Admiral (2008) – Merhaba Eski Rusya!

Filmin afişi, beklentilerinizin ne yönde olması gerektiğini anlatan bir afiş aslında.Titanic’teki girişe benzer bir klişe girişle başlayan filmde, kendinizi birden gerçekçi bir deniz çatışmasının içinde buluyorsunuz ve o anda açıkçası içimden filmin sadece deniz savaşları olarak devam etmesini istemiştim.

Film başroldeki Amiral Kolçak’ın Birinci Dünya Savaşı’nda  savaş gemisi kaptanlığından Beyaz Rusya İmparatorluğuna kadar yükselirken başından geçen olayları irdeliyor.Daha önce Adolf Hitleri Max filminde farklı bir kişiliğle izlemiştik, Admiral filminde ise Türk kanından geldiğini söyleyen Kolçak’ı Rusya’nın iç çatışmalarına karşı bir itaatkar bir asker olarak, fakat elinden geldiğince kan dökmemeye çalışan insancıl kişiliğiyle izliyoruz.Türk demişken afişteki daha önce “Çöküş”te oynamış 23 yaşındaki tatlı kızcağız da filmde Türk kanından geldiğini söylüyor.(Bu aborjinlerde bir gün Türk çıkacak ama hadi hayırlısı)
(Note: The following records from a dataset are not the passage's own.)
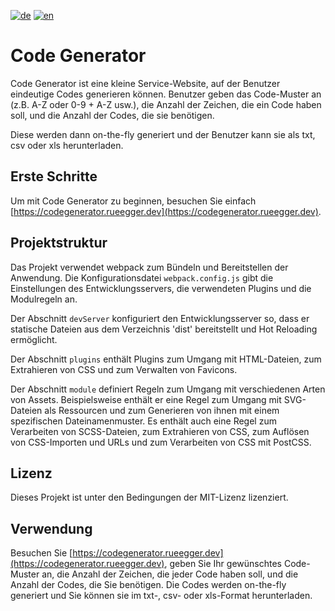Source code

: [![de](https://img.shields.io/badge/lang-de-red.svg)](https://github.com/srueegger/codegenerator.rueegger.dev/blob/main/README.de.md)
[![en](https://img.shields.io/badge/lang-en-green.svg)](https://github.com/srueegger/codegenerator.rueegger.dev/blob/main/README.md)

# Code Generator

Code Generator ist eine kleine Service-Website, auf der Benutzer eindeutige Codes generieren können. Benutzer geben das Code-Muster an (z.B. A-Z oder 0-9 + A-Z usw.), die Anzahl der Zeichen, die ein Code haben soll, und die Anzahl der Codes, die sie benötigen.

Diese werden dann on-the-fly generiert und der Benutzer kann sie als txt, csv oder xls herunterladen.

## Erste Schritte

Um mit Code Generator zu beginnen, besuchen Sie einfach [https://codegenerator.rueegger.dev](https://codegenerator.rueegger.dev).

## Projektstruktur

Das Projekt verwendet webpack zum Bündeln und Bereitstellen der Anwendung. Die Konfigurationsdatei `webpack.config.js` gibt die Einstellungen des Entwicklungsservers, die verwendeten Plugins und die Modulregeln an.

Der Abschnitt `devServer` konfiguriert den Entwicklungsserver so, dass er statische Dateien aus dem Verzeichnis 'dist' bereitstellt und Hot Reloading ermöglicht.

Der Abschnitt `plugins` enthält Plugins zum Umgang mit HTML-Dateien, zum Extrahieren von CSS und zum Verwalten von Favicons.

Der Abschnitt `module` definiert Regeln zum Umgang mit verschiedenen Arten von Assets. Beispielsweise enthält er eine Regel zum Umgang mit SVG-Dateien als Ressourcen und zum Generieren von ihnen mit einem spezifischen Dateinamenmuster. Es enthält auch eine Regel zum Verarbeiten von SCSS-Dateien, zum Extrahieren von CSS, zum Auflösen von CSS-Importen und URLs und zum Verarbeiten von CSS mit PostCSS.

## Lizenz

Dieses Projekt ist unter den Bedingungen der MIT-Lizenz lizenziert.

## Verwendung

Besuchen Sie [https://codegenerator.rueegger.dev](https://codegenerator.rueegger.dev), geben Sie Ihr gewünschtes Code-Muster an, die Anzahl der Zeichen, die jeder Code haben soll, und die Anzahl der Codes, die Sie benötigen. Die Codes werden on-the-fly generiert und Sie können sie im txt-, csv- oder xls-Format herunterladen.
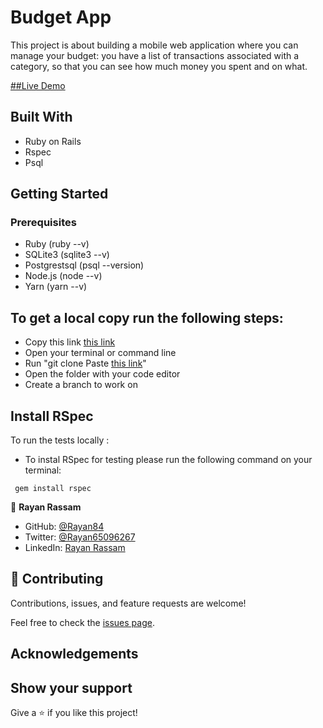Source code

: #  Budget App

This project is about building a mobile web application where you can manage your budget: you have a list of transactions associated with a category, so that you can see how much money you spent and on what.


[##Live Demo](https://damp-5.herokuapp.com/)

## Built With

* Ruby on Rails
* Rspec
* Psql

## Getting Started

### Prerequisites

* Ruby (ruby --v)
* SQLite3 (sqlite3 --v)
* Postgrestsql (psql --version)
* Node.js (node --v)
* Yarn (yarn --v)

## To get a local copy run the following steps:
- Copy this link [this link](https://github.com/Rayan84/budget-app.git)
- Open your terminal or command line
- Run "git clone Paste [this link](https://github.com/Hector096/budget_app)"
- Open the folder with your code editor
- Create a branch to work on


## Install RSpec

To run the tests locally :

* To instal RSpec for testing please run the following command on your terminal:

 ` gem install rspec`
 


👤 **Rayan Rassam**

- GitHub: [@Rayan84](https://github.com/Rayan84)
- Twitter: [@Rayan65096267](https://twitter.com/Rayan65096267)
- LinkedIn: [Rayan Rassam](https://www.linkedin.com/in/rayan-rassam/)


## 🤝 Contributing

Contributions, issues, and feature requests are welcome!

Feel free to check the [issues page](../../issues/).


## Acknowledgements

## Show your support

Give a ⭐️ if you like this project!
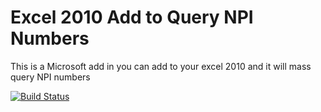 # Excel 2010 Add to Query NPI Numbers
This is a Microsoft add in you can add to your excel 2010 and it will mass query NPI numbers

[![Build Status](https://travis-ci.org/rbotha/NPILookupMicrosoftAddin2010.svg?branch=master)](https://travis-ci.org/rbotha/NPILookupMicrosoftAddin2010)
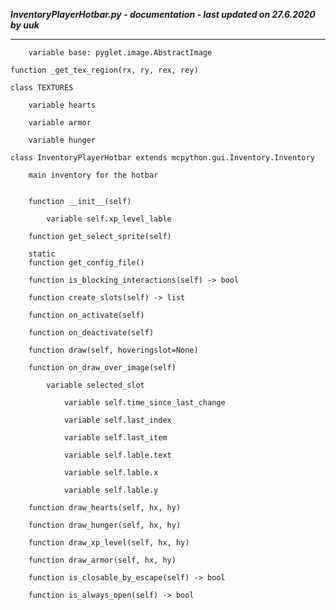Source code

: ***InventoryPlayerHotbar.py - documentation - last updated on 27.6.2020 by uuk***
___

        variable base: pyglet.image.AbstractImage

    function _get_tex_region(rx, ry, rex, rey)

    class TEXTURES

        variable hearts

        variable armor

        variable hunger

    class InventoryPlayerHotbar extends mcpython.gui.Inventory.Inventory
        
        main inventory for the hotbar


        function __init__(self)

            variable self.xp_level_lable

        function get_select_sprite(self)

        static
        function get_config_file()

        function is_blocking_interactions(self) -> bool

        function create_slots(self) -> list

        function on_activate(self)

        function on_deactivate(self)

        function draw(self, hoveringslot=None)

        function on_draw_over_image(self)

            variable selected_slot

                variable self.time_since_last_change

                variable self.last_index

                variable self.last_item

                variable self.lable.text

                variable self.lable.x

                variable self.lable.y

        function draw_hearts(self, hx, hy)

        function draw_hunger(self, hx, hy)

        function draw_xp_level(self, hx, hy)

        function draw_armor(self, hx, hy)

        function is_closable_by_escape(self) -> bool

        function is_always_open(self) -> bool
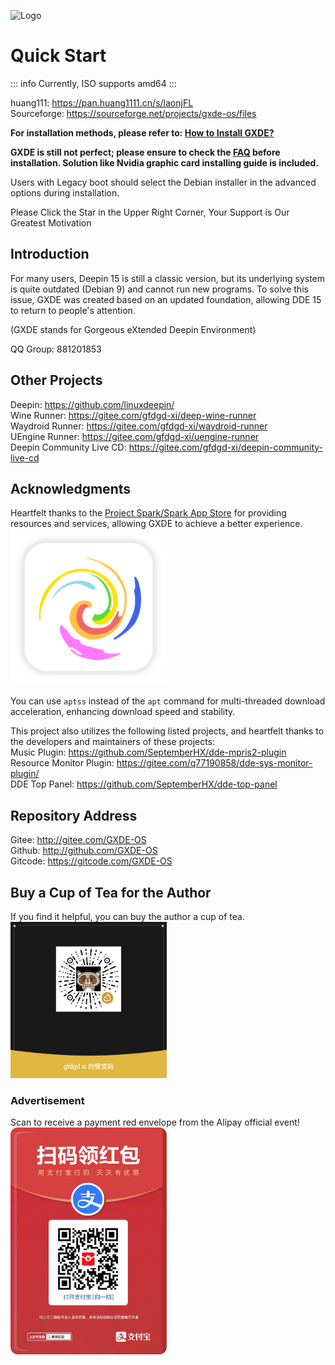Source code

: ![Logo](/new-logo-long.png)

# Quick Start

::: info
Currently, ISO supports amd64
:::


huang111: https://pan.huang1111.cn/s/laonjFL  
Sourceforge: https://sourceforge.net/projects/gxde-os/files

**For installation methods, please refer to: [How to Install GXDE?](install)**

**GXDE is still not perfect; please ensure to check the [FAQ](faq) before installation. Solution like Nvidia graphic card installing guide is included.** 

Users with Legacy boot should select the Debian installer in the advanced options during installation.

Please Click the Star in the Upper Right Corner, Your Support is Our Greatest Motivation

## Introduction

For many users, Deepin 15 is still a classic version, but its underlying system is quite outdated (Debian 9) and cannot run new programs. To solve this issue, GXDE was created based on an updated foundation, allowing DDE 15 to return to people's attention.

(GXDE stands for Gorgeous eXtended Deepin Environment)

QQ Group: 881201853

## Other Projects
Deepin: https://github.com/linuxdeepin/  
Wine Runner: https://gitee.com/gfdgd-xi/deep-wine-runner  
Waydroid Runner: https://gitee.com/gfdgd-xi/waydroid-runner  
UEngine Runner: https://gitee.com/gfdgd-xi/uengine-runner  
Deepin Community Live CD: https://gitee.com/gfdgd-xi/deepin-community-live-cd

## Acknowledgments
Heartfelt thanks to the [Project Spark/Spark App Store](https://gitee.com/spark-store-project/) for providing resources and services, allowing GXDE to achieve a better experience.  
<img src="/install/spark-store.svg" width="250" />

You can use `aptss` instead of the `apt` command for multi-threaded download acceleration, enhancing download speed and stability.

This project also utilizes the following listed projects, and heartfelt thanks to the developers and maintainers of these projects:  
Music Plugin: https://github.com/SeptemberHX/dde-mpris2-plugin  
Resource Monitor Plugin: https://gitee.com/q77190858/dde-sys-monitor-plugin/  
DDE Top Panel: https://github.com/SeptemberHX/dde-top-panel

## Repository Address
Gitee: http://gitee.com/GXDE-OS  
Github: http://github.com/GXDE-OS  
Gitcode: https://gitcode.com/GXDE-OS

## Buy a Cup of Tea for the Author
If you find it helpful, you can buy the author a cup of tea.  
<img src="/install/Wechat.png" width="250" />

### Advertisement
Scan to receive a payment red envelope from the Alipay official event!
<img src="/install/advertisement0.jpg" width="250" >
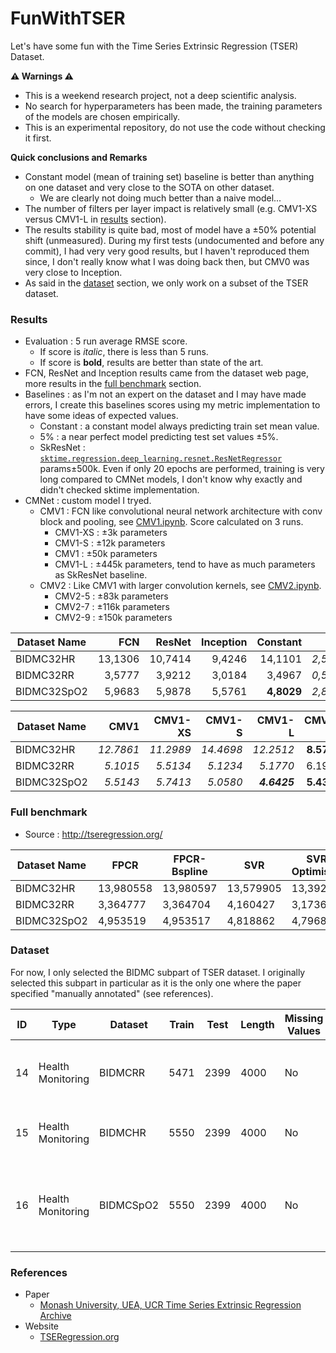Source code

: # FunWithTSER
Let's have some fun with the Time Series Extrinsic Regression (TSER) Dataset.

**⚠️ Warnings ⚠️**
* This is a weekend research project, not a deep scientific analysis.
* No search for hyperparameters has been made, the training parameters of the models are chosen empirically.
* This is an experimental repository, do not use the code without checking it first.

**Quick conclusions and Remarks**
* Constant model (mean of training set) baseline is better than anything on one dataset and very close to the SOTA on other dataset.
  * We are clearly not doing much better than a naive model...
* The number of filters per layer impact is relatively small (e.g. CMV1-XS versus CMV1-L in [results](#results) section).
* The results stability is quite bad, most of model have a ±50% potential shift (unmeasured).
  During my first tests (undocumented and before any commit), I had very very good results, but I haven't reproduced them since,
  I don't really know what I was doing back then, but CMV0 was very close to Inception.
* As said in the [dataset](#dataset) section, we only work on a subset of the TSER dataset.

### Results
* Evaluation : 5 run average RMSE score.
  * If score is *italic*, there is less than 5 runs.
  * If score is **bold**, results are better than state of the art.
* FCN, ResNet and Inception results came from the dataset web page, more results in the [full benchmark](#full-benchmark) section.
* Baselines : as I'm not an expert on the dataset and I may have made errors, I create this baselines scores using my metric implementation to have some ideas of expected values.
  * Constant : a constant model always predicting train set mean value.
  * 5% : a near perfect model predicting test set values ±5%.
  * SkResNet : [`sktime.regression.deep_learning.resnet.ResNetRegressor`](https://www.sktime.net/en/latest/api_reference/auto_generated/sktime.regression.deep_learning.ResNetRegressor.html) params±500k.
    Even if only 20 epochs are performed, training is very long compared to CMNet models, I don't know why exactly and didn't checked sktime implementation.
* CMNet : custom model I tryed.
  * CMV1 : FCN like convolutional neural network architecture with conv block and pooling, see [CMV1.ipynb](CMV1.ipynb). Score calculated on 3 runs.
    * CMV1-XS : ±3k parameters
    * CMV1-S  : ±12k parameters
    * CMV1    : ±50k parameters
    * CMV1-L  : ±445k parameters, tend to have as much parameters as SkResNet baseline.
  * CMV2 : Like CMV1 with larger convolution kernels, see [CMV2.ipynb](CMV2.ipynb).
    * CMV2-5 : ±83k parameters
    * CMV2-7 : ±116k parameters
    * CMV2-9 : ±150k parameters

| **Dataset Name** | **FCN**   | **ResNet** | **Inception** | **Constant** | **5%**   | **SkResNet** |
| ---------------- | ---------:| ----------:| -------------:| ------------:| --------:| ------------:|
| BIDMC32HR        | 13,1306   | 10,7414    |  9,4246       | 14,1101      | *2,5800* | 10,2471      |
| BIDMC32RR        |  3,5777   |  3,9212    |  3,0184       |  3,4967      | *0,5172* |  3.9523      |
| BIDMC32SpO2      |  5,9683   |  5,9878    |  5,5761       |**4,8029**    | *2,8098* |  5.5308      |

| **Dataset Name** | **CMV1**  | **CMV1-XS** | **CMV1-S** | **CMV1-L** | **CMV2-5** | **CMV2-7** | **CMV2-9** |
| ---------------- | ---------:| -----------:| ----------:| ----------:| ----------:| ----------:| ----------:|
| BIDMC32HR        | *12.7861* | *11.2989*   | *14.4698*  | *12.2512*  | **8.5722** | **8.5640** | **8.8000** |
| BIDMC32RR        |  *5.1015* |  *5.5134*   |  *5.1234*  |  *5.1770*  |   6.1946   |   5.8331   |   5.2203   |
| BIDMC32SpO2      |  *5.5143* |  *5.7413*   |  *5.0580*  |***4.6425***| **5.4383** | **5.4139** |   6.1529   |

### Full benchmark
* Source : http://tseregression.org/

| **Dataset Name** | **FPCR**  | **FPCR-Bspline** | **SVR**   | **SVR Optimised** | **Random Forest** | **XGBoost** | **1-NN-ED** | **5-NN-ED** | **1-NN-DTWD** | **5-NN-DTWD** | **Rocket** | **FCN**   | **ResNet** | **Inception** |
| ---------------- | --------- | ---------------- | --------- | ----------------- | ----------------- | ----------- | ----------- | ----------- | ------------- | ------------- | ---------- | --------- | ---------- | ------------- |
| BIDMC32HR        | 13,980558 | 13,980597        | 13,579905 | 13,39297          | 15,016468         | 13,963799   | 14,836506   | 14,756088   | 15,29101      | 15,127008     | 13,9443828 | 13,130665 | 10,74142   | 9,424679      |
| BIDMC32RR        | 3,364777  | 3,364704         | 4,160427  | 3,17366           | 4,350314          | 4,367828    | 4,387345    | 4,134685    | 3,529111      | 3,432247      | 4,0929006  | 3,577775  | 3,921214   | 3,018405      |
| BIDMC32SpO2      | 4,953519  | 4,953517         | 4,818862  | 4,796855          | 4,570262          | 4,450805    | 5,530202    | 5,407875    | 5,215027      | 5,123964      | 5,221737   | 5,968337  | 5,987832   | 5,57612       |

### Dataset
For now, I only selected the BIDMC subpart of TSER dataset.
I originally selected this subpart in particular as it is the only one where the paper specified "manually annotated" (see references).

| ID | Type              | Dataset   | Train | Test | Length | Missing Values | Dimension | Description                                             |
| -- | ----------------- | --------- | ----- | ---- | ------ | -------------- | --------- | ------------------------------------------------------- |
| 14 | Health Monitoring | BIDMCRR   | 5471  | 2399 | 4000   | No             | 2         | Predict breathing rate using PPG and ECG                |
| 15 | Health Monitoring | BIDMCHR   | 5550  | 2399 | 4000   | No             | 2         | Predict heart rate using PPG and ECG                    |
| 16 | Health Monitoring | BIDMCSpO2 | 5550  | 2399 | 4000   | No             | 2         | Predict blood oxygen saturation level using PPG and ECG |

### References
* Paper
  * [Monash University, UEA, UCR Time Series Extrinsic Regression Archive](https://arxiv.org/abs/2006.10996)
* Website
  * [TSERegression.org](http://tseregression.org/)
Siyasi bir film olarak izlenirkenkilermediğinde ağızda güzel bir tat bırakıyor.Lakin şimdiden film hakkında bizim gazetelerimizde bile “İşte Kominist Devrimini Yerden Yere Vuran Film” olarak geçsede konuya hakim olmayışımdan mıdır yoksa 20 milyon dolar harcanmış filmin görselliğine takılmış olmamdan mıdır bilinmez büyük keyifle izledim.

19857

İhtiras ve aşkın dozu filmde yer yer tavan yapıyor ve kimin elinin kimin cebinde olduğunu anlayamıyorsunuz.Evli olan Kolçak bir subay arkadaşının karısına abayı yakınca(Anna), filmdeki büyük aşk doğuyor.Karı-koca arasındaki dostane ilişkiyi gördüğünüzde bu Rusların tatil beldelerinde neden besin zincirinin en altında olduğunu anlıyorsunuz.

Filmin sonlarına doğru karamsarlık katsayısı yükseliyor ve Kolçak rolündeki oyuncunun performansı iyice göz doldurmaya başlıyor.Rusya’nın Sibirya bölgesinde Beyaz Rus hükümetini kuran Kolçak, Bolşeviklere karşı geniş çaplı operasyonlar düzenliyor. Fakat Kızıl Ordu birlikleri bölgeye konuşlanıyor ve karışıklıklar artıyor.Akıbetinde ilginç olaylar yaşanacak uzuun bir tren yolcuğu tamamlanamadan ihanetide yaşayan Kolçak’ın hikayesi son buluyor.

19861

Filmin son 5 dakikasında “ulan durun ne güzel bitiyordu” demeye kalmadan Titanic efsanesi geri dönüyor ve 23 yaşındaki güzelim Anna’nın kırışık suratıyla başbaşa kalıyorsunuz.

Bir kaç not;

-Rus tarihçileri “Amiral” filminin kahramanı Aleksandr Kolçak’ın Türk İlyas Kolçak Paşa’nın soyundan geldiğini iddia ediyor. Söz konusu filmde de Amiral Kolçak, kendisinin Türk kanı taşıdığını ifade ediyor. Rus tarihçiler, Ukrayna’nın Hotin kalesi komutanı İlyas Kolçak Paşa’nın Rus Mareşali Hristofar Minih tarafından esir alındığını, daha sonra ise Kolçak Paşa’nın Polonya’ya yerleştiğini ve 1794 yılında ise paşanın torunlarının Rusya’ya göçtüklerini belirtiyor.

-Filmin afişinde ve filmde geçen yazım 1917 yılında Devrimle yasaklanmış.